Page text:
But if there is in a place in TUS where it is made clear that "the
intended purpose of the nameslist [is only] providing an unique and
immutable identifier", it is neither of the two places which you quote.

>> But given that there is such a list, its highly restricted intended
>> purpose should be made more clear.
>
>
> How could that be made clearer than in TUS, section 16.1?
>
> Quote from <http://www.unicode.org/versions/Unicode4.0.0/ch16.pdf>:
>
>> The character names in the code charts precisely match the normative
>> character names in
>> the Unicode Character Database. Character names are unique and
>> stable. By convention
>> they are in uppercase. Because character names are stable, mistaken
>> names will not be
>> revised, but may be annotated. For example:
>> 2118 ℘ SCRIPT CAPITAL P
>> = Weierstrass elliptic function
>> • actually this has the form of a lowercase calligraphic p,
>> despite its name
>
>
Otto, I am aware that you are probably not a mother tongue speaker of
English, but your written English is so good that I would expect you to
understand that nowhere in the above quotation is there even the
slightest suggestion that "the intended purpose of the nameslist [is
only] providing an unique and immutable identifier", and "it does not
explicitly include the task of supporting users in identifying
characters". Elsewhere this section does state:

> the formal character names may differ in unexpected ways from commonly
> used names

but fails to draw the obvious conclusion, and the one accepted by the
UTC that according to Asmus, that formal character names should not be
considered to have any significance except in that they are unique and
immutable.

On further consideration, I have realised that there is no need to call
for the list of character names to be formally deprecated, because the
UTC has already effectively done this by their decision as follows:

> the intended purpose of the nameslist was deliberately *reduced* to
> providing an unique and immutable identifier, subject to the rules of
> Annex L in ISO/IEC 10646 insofar as enforced by WG2.

For, as Dean pointed out, if

>"... emphasizing that these are really semi-arbitrary character
>identifiers and not names per se" sounds awfully close to "deprecation"
>as names.
>
then reducing their purpose "to providing an unique and immutable
identifier" sounds even closer to "deprecation".

I am not sure what effect the "subject to the rules of Annex L in
ISO/IEC 10646 insofar as enforced by WG2" part has in practice, but this
seems to mark the point at which this goes outside the control of the
UTC and into that of WG2. And so I am not sure whether I need to suggest
that WG2 also makes changes.

Collected data:
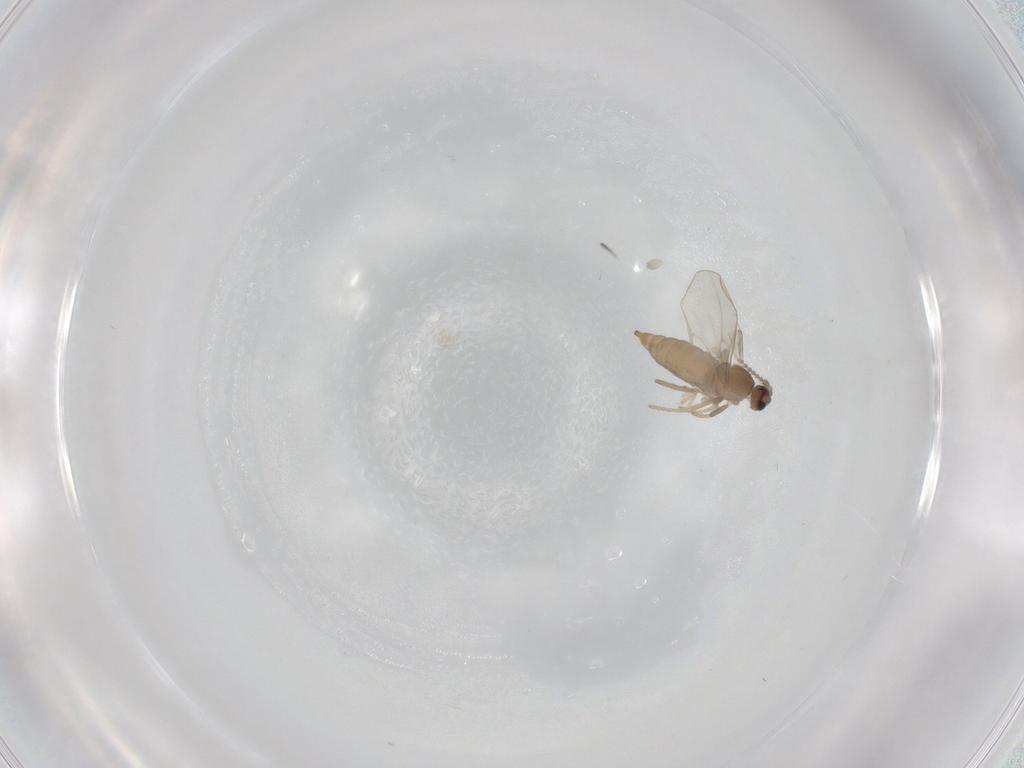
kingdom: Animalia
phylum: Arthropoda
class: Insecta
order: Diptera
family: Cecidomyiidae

* * *

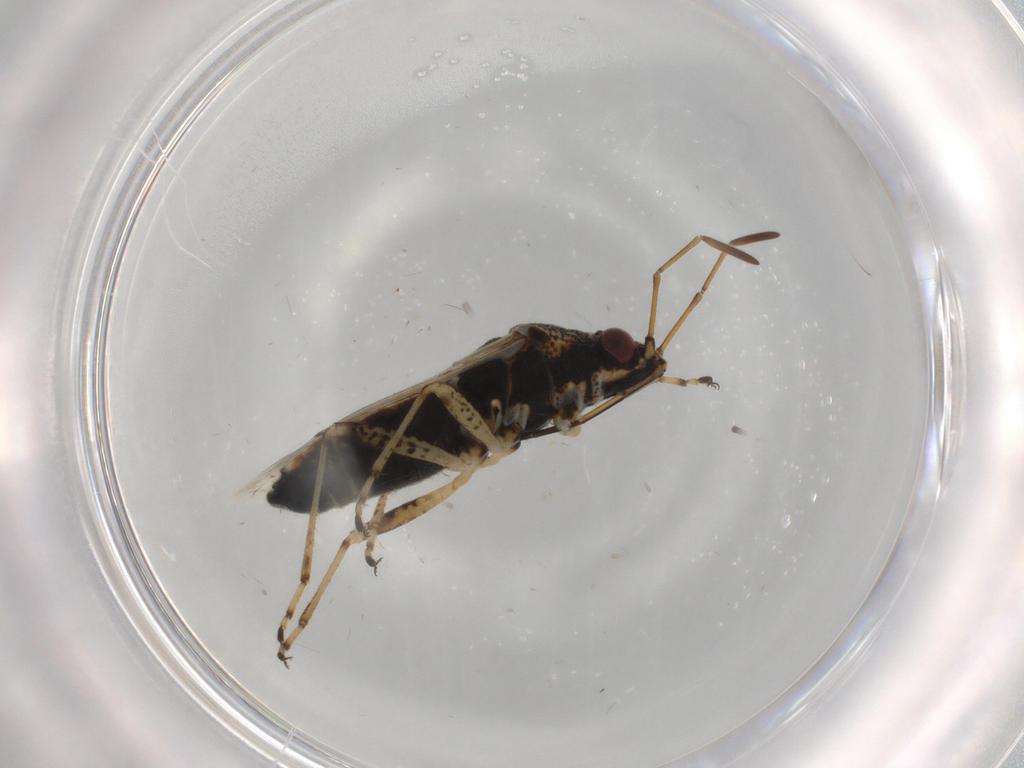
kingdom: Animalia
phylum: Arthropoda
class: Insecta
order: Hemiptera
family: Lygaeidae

Task statement:
Answer these questions from the text on Unicode character names:
1. By convention, what case are character names written in?
2. Which character in the code-chart example has the form of a lowercase calligraphic p despite its name?
3. Which annex of ISO/IEC 10646 sets the rules that the nameslist's reduced purpose is subject to?

Finished answer:
1. Uppercase.
2. 2118 ℘ SCRIPT CAPITAL P.
3. Annex L.